Spirit's Way is mysterious.  If I had not experienced the extreme fatigue that came upon me like boulders falling in an avalanche after week five or so of Kung Fu, I might not have pursued the diagnosis.  I'd had a small, but painful, lesion growing on my perineum for years.  I'd had three different medical doctors (none of them GYN Board Certified) look at the lesion and pass it off as "nothing."  I'd learned to live with the pain, but it was definitely interfering with my sex life.

Anyway, after focusing my martial intent on a huge bag upon which I placed the face of my father (more about that later), and kicking the screaming bezeeberz out of it, I came away from class feeling "better than I had in my whole life.," meaning empowered, strong, confident, capable, and liberated.  I remember saying that to a client.  Then boom.  I was flattened by debilitating fatigue.  I could barely finish my internship.
Grant you, the fatigue had come and gone before school and I had questioned whether I'd have enough stamina to do the work, but I'd been determined, an over-achiever to the death.  And that's what it felt like, like I was dying.  Well, I was.  At my root, cells were growing out of control and by the time they were surgically removed in late '07, they were at Stage Four-that's a nebulous demarcation right before they say, "You have XYZ cancer."

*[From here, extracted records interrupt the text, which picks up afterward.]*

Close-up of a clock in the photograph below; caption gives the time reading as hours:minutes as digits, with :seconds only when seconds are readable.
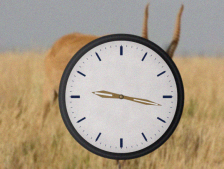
9:17
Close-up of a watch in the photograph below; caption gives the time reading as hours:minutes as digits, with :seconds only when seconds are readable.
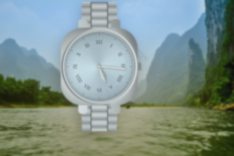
5:16
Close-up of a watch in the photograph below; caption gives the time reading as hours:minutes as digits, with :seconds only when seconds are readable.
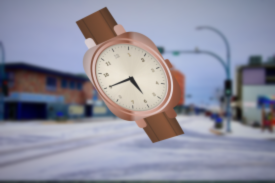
5:45
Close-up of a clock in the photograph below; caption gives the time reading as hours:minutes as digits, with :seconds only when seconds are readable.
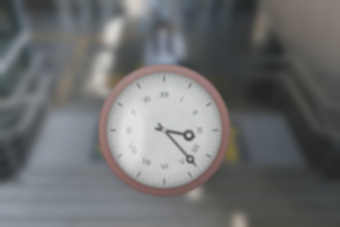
3:23
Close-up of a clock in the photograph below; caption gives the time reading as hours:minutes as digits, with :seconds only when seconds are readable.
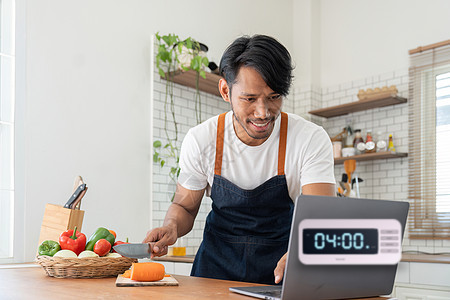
4:00
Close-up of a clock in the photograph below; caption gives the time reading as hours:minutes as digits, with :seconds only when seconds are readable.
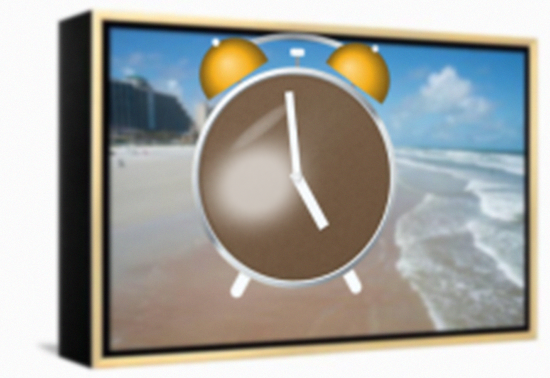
4:59
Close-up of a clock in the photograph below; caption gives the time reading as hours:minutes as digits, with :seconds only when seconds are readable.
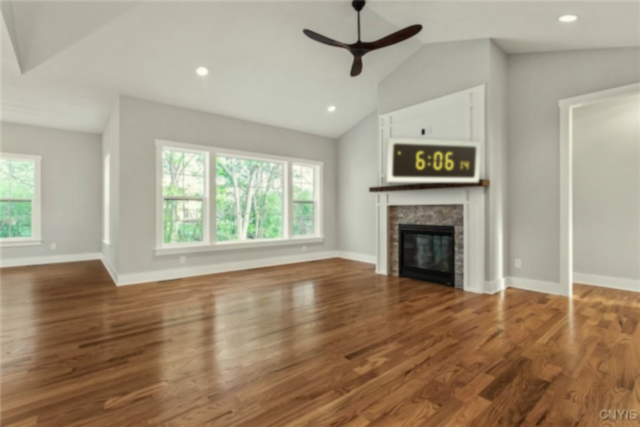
6:06
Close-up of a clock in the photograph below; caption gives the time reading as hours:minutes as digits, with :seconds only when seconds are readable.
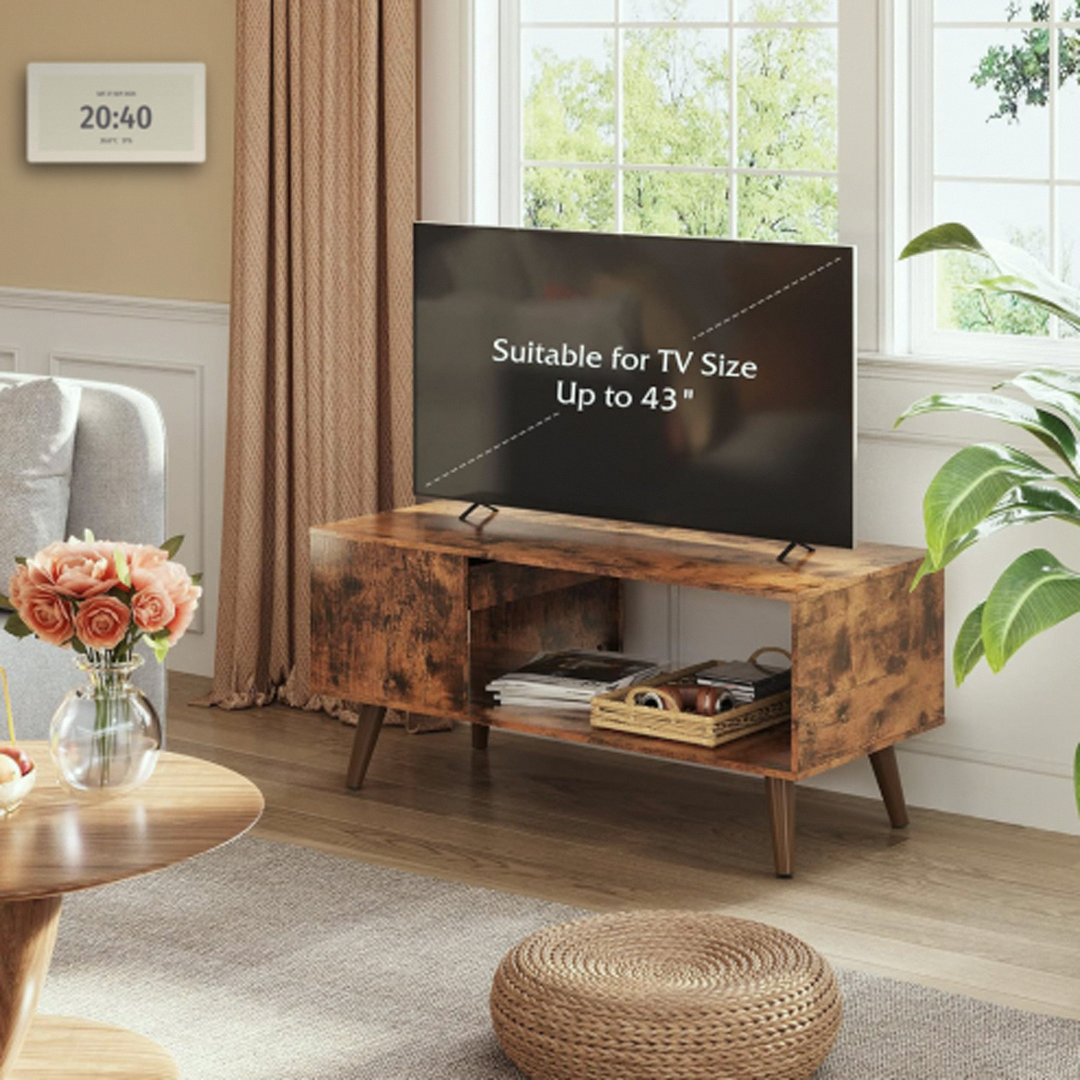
20:40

Now I say this: WOMEN!  ALWAYS SEE A BOARD CERTIFIED GYNECOLOGIST EVERY YEAR!  Thank God, I did.

Yesterday, four years later, I found myself in my backyard, punching the bleep out of a human who was non-physically present (I won't say his name, but it IS a HE) with serious martial intent (that's martial arts code for I'm going to kick your ass now).  Why?  Because, the memory of myself playing a victim's role with that human and suffering violence at his hand had surfaced with a vengeance and I wanted to clear it out of my field without hurting anyone while at the same time, empowering myself.  No telling how many times I will have to dis spell that memory and others while at the same time not perpetuating the cycle of violence and my belief in it: judge, blame, punish, and attack. No telling,  But I am willing.

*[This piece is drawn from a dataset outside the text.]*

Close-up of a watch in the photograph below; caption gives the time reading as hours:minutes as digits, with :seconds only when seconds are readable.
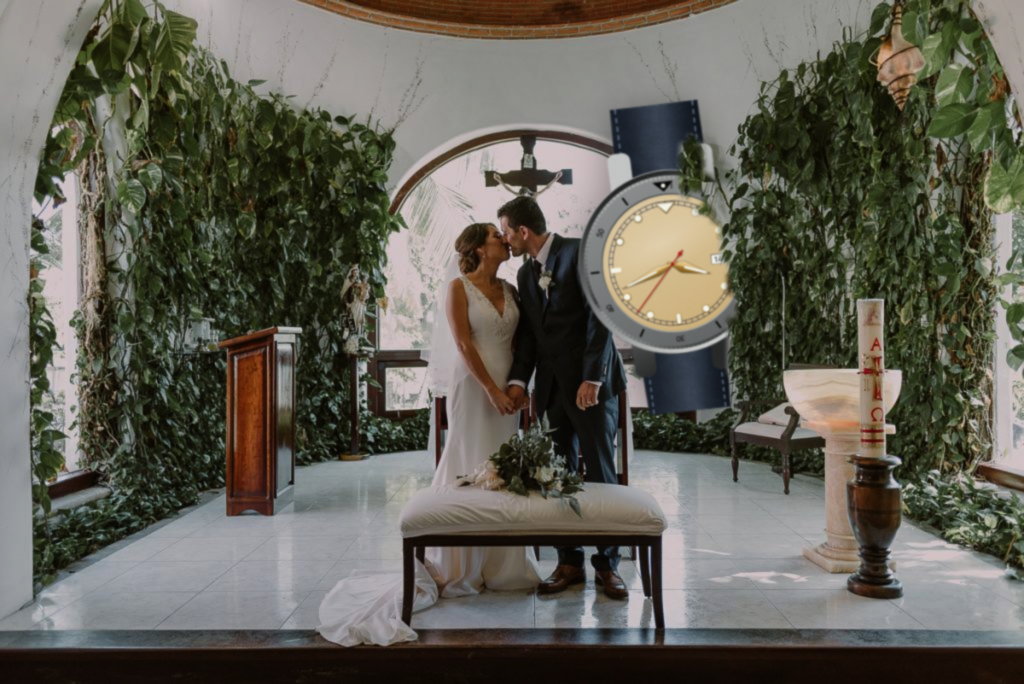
3:41:37
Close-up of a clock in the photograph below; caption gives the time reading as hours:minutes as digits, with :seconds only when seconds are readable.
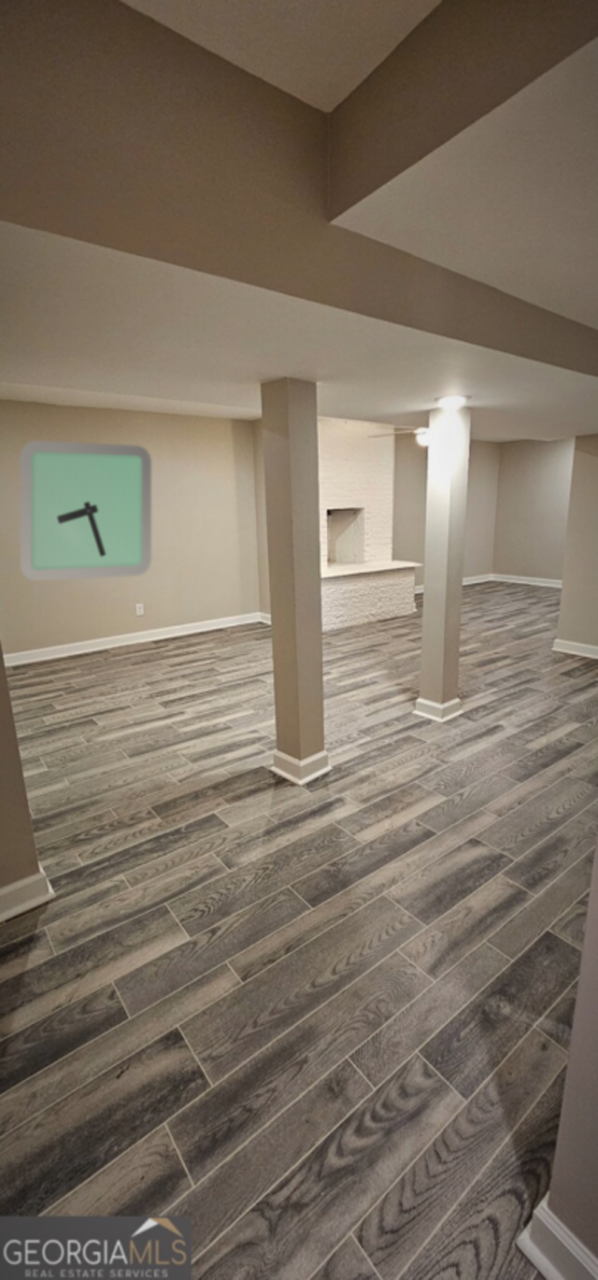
8:27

I want to be clear.  Without blocks,  Without misguided notions that do not serve the Highest Good, my Highest Good.  Think I have my work cut out for me?  Yep.
  
So, I came home from doing Healing Touch sessions this afternoon and began pecking around on the internet for information about St. Germain because a client had told me they'd seen an angel in the room with us and I thought it might have been St. Germain (and the violet flame), as I had asked for his presence today.  As usual, I was lead (by Google and my preferences; btw, I love that they call those "cookies!") to this familiar version of the Tibetan compassion meditation on the "zenguidedmeditation" You-Tube channel.

According to visuals embedded in the video, the following are English concepts associated with the Sanscrit words of the mantra:  OM=generosity, ma=ethics, ni=patience,pad=diligence, mi=renunciation, hung=wisdom.  Another source, Awakening the Buddha Within, by Lama Surya Das says it means:  the jewel in the lotus (which might be the concepts above) and is the "divine mantra of unconditional love and compassion."  I like both interpretations, and have used the mantra over these last four years continuously, especially when I cannot get MIND to think my way out of what I FEEL, which is mostly always.  According to Das, the mantra is used to "create a Buddha field."  That sounds like a really good idea in this case.

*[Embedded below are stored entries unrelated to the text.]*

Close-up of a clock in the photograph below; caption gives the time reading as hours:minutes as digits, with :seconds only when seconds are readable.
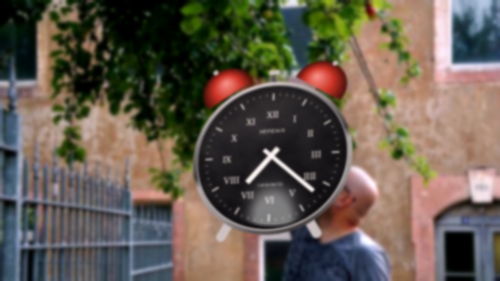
7:22
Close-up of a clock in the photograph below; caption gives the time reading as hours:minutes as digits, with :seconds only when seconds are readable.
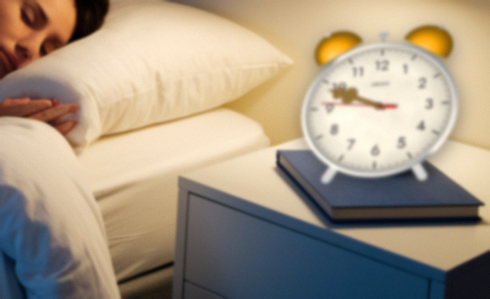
9:48:46
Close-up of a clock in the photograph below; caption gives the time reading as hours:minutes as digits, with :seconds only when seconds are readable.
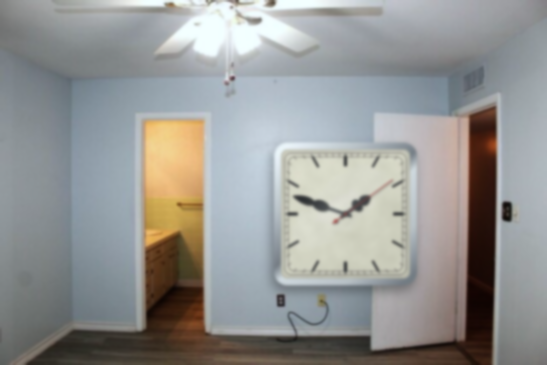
1:48:09
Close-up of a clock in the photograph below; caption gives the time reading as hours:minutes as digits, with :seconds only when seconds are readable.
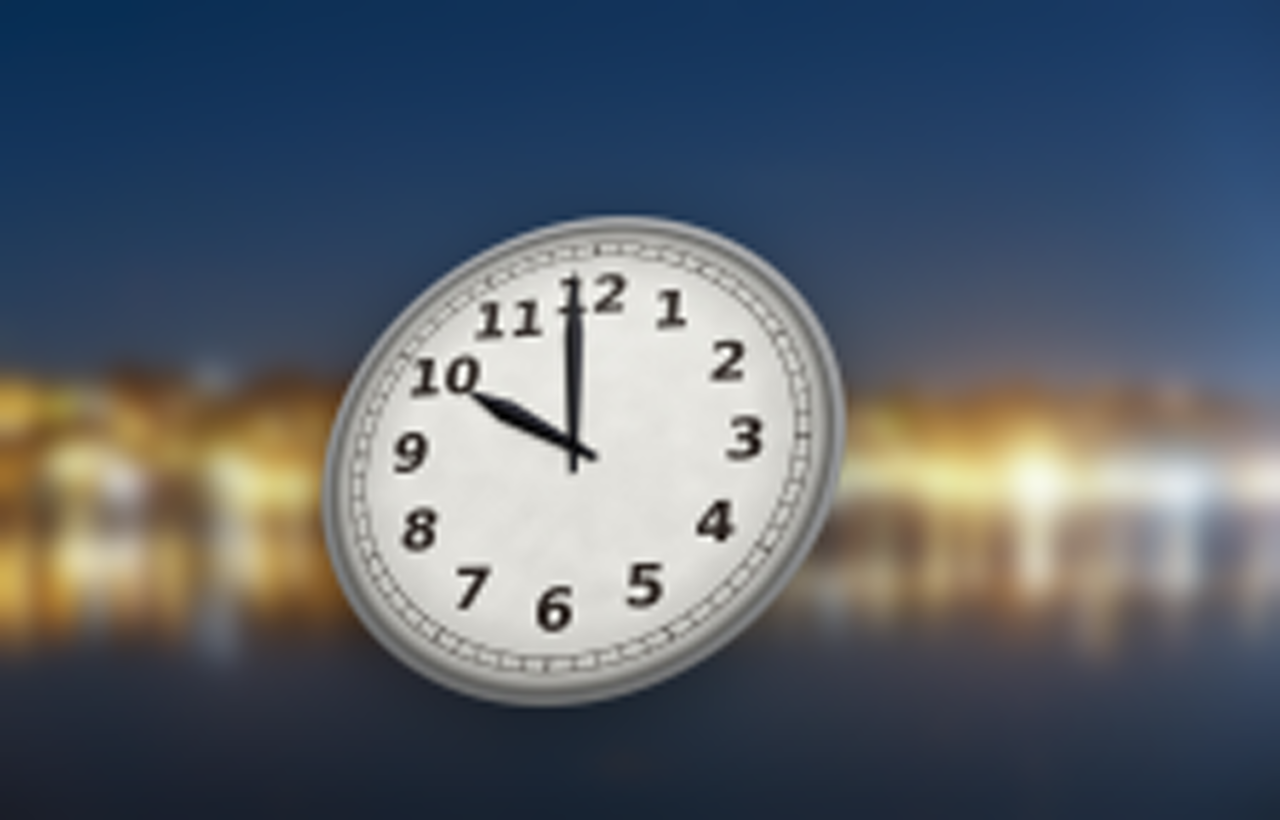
9:59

Back to yesterday's anger.  What MIND told me I needed was an apology from the perpetrator.  I would need to use force to get that and it would create chaos not resolution.  So, I asked for clarity and punched the air.  Later, on Face Book, two different posts of folks I follow mentioned unconditional love.  And today, again, here comes a reminder of unconditional love.  Oh!  Maybe that's it.  Ya think?

I think I'm going to listen again.  And again.  And again.  And, I'm going to find my Kung Fu man because now--I think I'm ready!